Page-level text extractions
#####
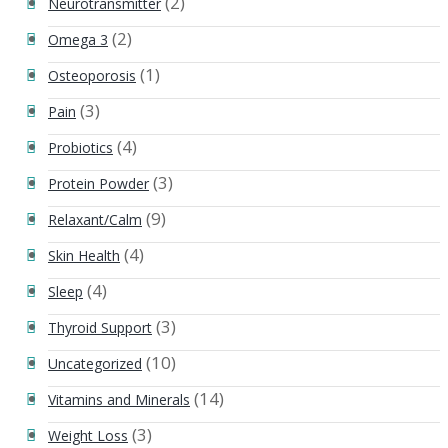
(2)
Neurotransmitter
(2)
Omega 3
(1)
Osteoporosis
(3)
Pain
(4)
Probiotics
(3)
Protein Powder
(9)
Relaxant/Calm
(4)
Skin Health
(4)
Sleep
(3)
Thyroid Support
(10)
Uncategorized
(14)
Vitamins and Minerals
(3)
Weight Loss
#####
What to work on
Write all the entries again word for word, minus the pictures.

Solution to this task
(2)
Neurotransmitter
(2)
Omega 3
(1)
Osteoporosis
(3)
Pain
(4)
Probiotics
(3)
Protein Powder
(9)
Relaxant/Calm
(4)
Skin Health
(4)
Sleep
(3)
Thyroid Support
(10)
Uncategorized
(14)
Vitamins and Minerals
(3)
Weight Loss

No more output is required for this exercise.